It was June 5 1967 and tiny Israel surrounded by 22 Arab nations threatening genocide was again at war — but this time the stakes were higher than ever. Even Jordan — the neighboring enemy that had maintained a somewhat cold peace with Israel after taking over Judea Samaria and half of Jerusalem in 1948 — joined the fray and swore to push the Jews into the sea. 

For 19 years with barbed wire and Jordanian legionnaires blocking the entrance to Jerusalem’s Old City there was a black hole in the heart of every Jew. The Kosel was in captivity. And now it looked like it would all be over. 

In Meah Shearim just meters away from Jordanian positions pious Jews spent the previous Shabbos digging trenches and sandbagging openings against sniper fire. The Chief Rabbinate had appropriated the Ramat Gan national park for a mass graveyard in anticipation of tens of thousands of casualties. The nations of the world had turned away. Was it possible to have two holocausts in a single generation?

But then something happened as if G-d decided to make a public confirmation that He alone was running the show. The Egyptian air force was decimated before it even got off the ground. Egyptian troops fled the Sinai leaving their rifles and even their shoes behind. On every front fighting was fierce and casualties were high yet victories were nothing short of miraculous. 
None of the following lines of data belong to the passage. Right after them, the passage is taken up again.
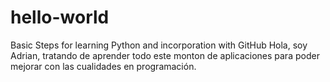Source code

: # hello-world
Basic Steps for learning Python and incorporation with GitHub
Hola, soy Adrian, tratando de aprender todo este monton de aplicaciones para poder mejorar con las cualidades en programación.
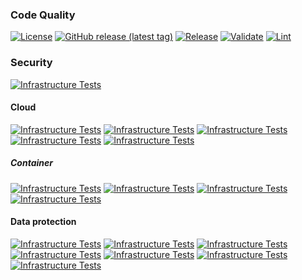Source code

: ### Code Quality
[![License](https://img.shields.io/github/license/geekcell/terraform-aws-waf)](https://github.com/geekcell/terraform-aws-waf/blob/master/LICENSE)
[![GitHub release (latest tag)](https://img.shields.io/github/v/release/geekcell/terraform-aws-waf?logo=github&sort=semver)](https://github.com/geekcell/terraform-aws-waf/releases)
[![Release](https://github.com/geekcell/terraform-aws-waf/actions/workflows/release.yaml/badge.svg)](https://github.com/geekcell/terraform-aws-waf/actions/workflows/release.yaml)
[![Validate](https://github.com/geekcell/terraform-aws-waf/actions/workflows/validate.yaml/badge.svg)](https://github.com/geekcell/terraform-aws-waf/actions/workflows/validate.yaml)
[![Lint](https://github.com/geekcell/terraform-aws-waf/actions/workflows/linter.yaml/badge.svg)](https://github.com/geekcell/terraform-aws-waf/actions/workflows/linter.yaml)

### Security
[![Infrastructure Tests](https://www.bridgecrew.cloud/badges/github/geekcell/terraform-aws-waf/general)](https://www.bridgecrew.cloud/link/badge?vcs=github&fullRepo=geekcell%2Fterraform-aws-waf&benchmark=INFRASTRUCTURE+SECURITY)

#### Cloud
[![Infrastructure Tests](https://www.bridgecrew.cloud/badges/github/geekcell/terraform-aws-waf/cis_aws)](https://www.bridgecrew.cloud/link/badge?vcs=github&fullRepo=geekcell%2Fterraform-aws-waf&benchmark=CIS+AWS+V1.2)
[![Infrastructure Tests](https://www.bridgecrew.cloud/badges/github/geekcell/terraform-aws-waf/cis_aws_13)](https://www.bridgecrew.cloud/link/badge?vcs=github&fullRepo=geekcell%2Fterraform-aws-waf&benchmark=CIS+AWS+V1.3)
[![Infrastructure Tests](https://www.bridgecrew.cloud/badges/github/geekcell/terraform-aws-waf/cis_azure)](https://www.bridgecrew.cloud/link/badge?vcs=github&fullRepo=geekcell%2Fterraform-aws-waf&benchmark=CIS+AZURE+V1.1)
[![Infrastructure Tests](https://www.bridgecrew.cloud/badges/github/geekcell/terraform-aws-waf/cis_azure_13)](https://www.bridgecrew.cloud/link/badge?vcs=github&fullRepo=geekcell%2Fterraform-aws-waf&benchmark=CIS+AZURE+V1.3)
[![Infrastructure Tests](https://www.bridgecrew.cloud/badges/github/geekcell/terraform-aws-waf/cis_gcp)](https://www.bridgecrew.cloud/link/badge?vcs=github&fullRepo=geekcell%2Fterraform-aws-waf&benchmark=CIS+GCP+V1.1)

##### Container
[![Infrastructure Tests](https://www.bridgecrew.cloud/badges/github/geekcell/terraform-aws-waf/cis_kubernetes_16)](https://www.bridgecrew.cloud/link/badge?vcs=github&fullRepo=geekcell%2Fterraform-aws-waf&benchmark=CIS+KUBERNETES+V1.6)
[![Infrastructure Tests](https://www.bridgecrew.cloud/badges/github/geekcell/terraform-aws-waf/cis_eks_11)](https://www.bridgecrew.cloud/link/badge?vcs=github&fullRepo=geekcell%2Fterraform-aws-waf&benchmark=CIS+EKS+V1.1)
[![Infrastructure Tests](https://www.bridgecrew.cloud/badges/github/geekcell/terraform-aws-waf/cis_gke_11)](https://www.bridgecrew.cloud/link/badge?vcs=github&fullRepo=geekcell%2Fterraform-aws-waf&benchmark=CIS+GKE+V1.1)
[![Infrastructure Tests](https://www.bridgecrew.cloud/badges/github/geekcell/terraform-aws-waf/cis_kubernetes)](https://www.bridgecrew.cloud/link/badge?vcs=github&fullRepo=geekcell%2Fterraform-aws-waf&benchmark=CIS+KUBERNETES+V1.5)

#### Data protection
[![Infrastructure Tests](https://www.bridgecrew.cloud/badges/github/geekcell/terraform-aws-waf/soc2)](https://www.bridgecrew.cloud/link/badge?vcs=github&fullRepo=geekcell%2Fterraform-aws-waf&benchmark=SOC2)
[![Infrastructure Tests](https://www.bridgecrew.cloud/badges/github/geekcell/terraform-aws-waf/pci)](https://www.bridgecrew.cloud/link/badge?vcs=github&fullRepo=geekcell%2Fterraform-aws-waf&benchmark=PCI-DSS+V3.2)
[![Infrastructure Tests](https://www.bridgecrew.cloud/badges/github/geekcell/terraform-aws-waf/pci_dss_v321)](https://www.bridgecrew.cloud/link/badge?vcs=github&fullRepo=geekcell%2Fterraform-aws-waf&benchmark=PCI-DSS+V3.2.1)
[![Infrastructure Tests](https://www.bridgecrew.cloud/badges/github/geekcell/terraform-aws-waf/iso)](https://www.bridgecrew.cloud/link/badge?vcs=github&fullRepo=geekcell%2Fterraform-aws-waf&benchmark=ISO27001)
[![Infrastructure Tests](https://www.bridgecrew.cloud/badges/github/geekcell/terraform-aws-waf/nist)](https://www.bridgecrew.cloud/link/badge?vcs=github&fullRepo=geekcell%2Fterraform-aws-waf&benchmark=NIST-800-53)
[![Infrastructure Tests](https://www.bridgecrew.cloud/badges/github/geekcell/terraform-aws-waf/hipaa)](https://www.bridgecrew.cloud/link/badge?vcs=github&fullRepo=geekcell%2Fterraform-aws-waf&benchmark=HIPAA)
[![Infrastructure Tests](https://www.bridgecrew.cloud/badges/github/geekcell/terraform-aws-waf/fedramp_moderate)](https://www.bridgecrew.cloud/link/badge?vcs=github&fullRepo=geekcell%2Fterraform-aws-waf&benchmark=FEDRAMP+%28MODERATE%29)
On the second night of the war photographer David Rubinger was tagging the Israeli forces in the Sinai when he overheard radio messages that something big was going to happen in the Holy City. So at around 2 a.m. he squeezed himself into a helicopter that was evacuating the wounded and landed in Beer Sheva where his car was parked and raced off to Jerusalem arriving early the next morning. 

“The Old City had just been recaptured and soldiers were streaming in the direction of the Kosel so I just followed the crowd” he remembers. 

Meanwhile three soldiers from the 55th Paratroop Brigade — Tzion Karasenti Yitzhak Yifat and Chaim Oshri — had just fought their way into the Old City after surviving the battle at Ammunition Hill on the outskirts of what is today Ramat Eshkol. The fighting in those trenches (which tourists can walk through today for a minimal fee) was deadly: underground hand-to-hand combat with the Jordanian enemy. There were many casualties among their comrades and those who survived felt like they were walking miracles. 

“My friend was shot in the lower back and he was about to be shot again when I shot his assailant” Dr. Yifat today a 70-year-old gynecologist from Kiryat Malachi said in an IDF journal. “Another Jordanian saw I was out of bullets and he charged at me with a bayonet. I don’t know how I did it but I took his gun and shot him. It was brutal.”

When Yifat and his friends reached the Kosel just minutes before the intrepid photographer something about the combination of humility and exhaustion on their faces caught Rubinger’s attention. “The entire space between the Kosel and the hovels that encroached upon it was only about ten-feet wide. There was no room to take a forward shot so I lay down on the ground because it was the only way to get the stones of the Wall into the frame. That’s why it seems like the soldiers are looking up. Actually they’re looking straight ahead but I was shooting from below.

Not ten minutes later Rubinger forgot all about that shot when a jeep with IDF Chief Rabbi Shlomo Goren bearing a shofar wended its way to the Wall. As he sounded a shofar blast that seemed at the time to reverberate through generations Rubinger clicked away. This would be the picture of the century.

“Everyone was crying even me — a cynical leftist” Rubinger admits.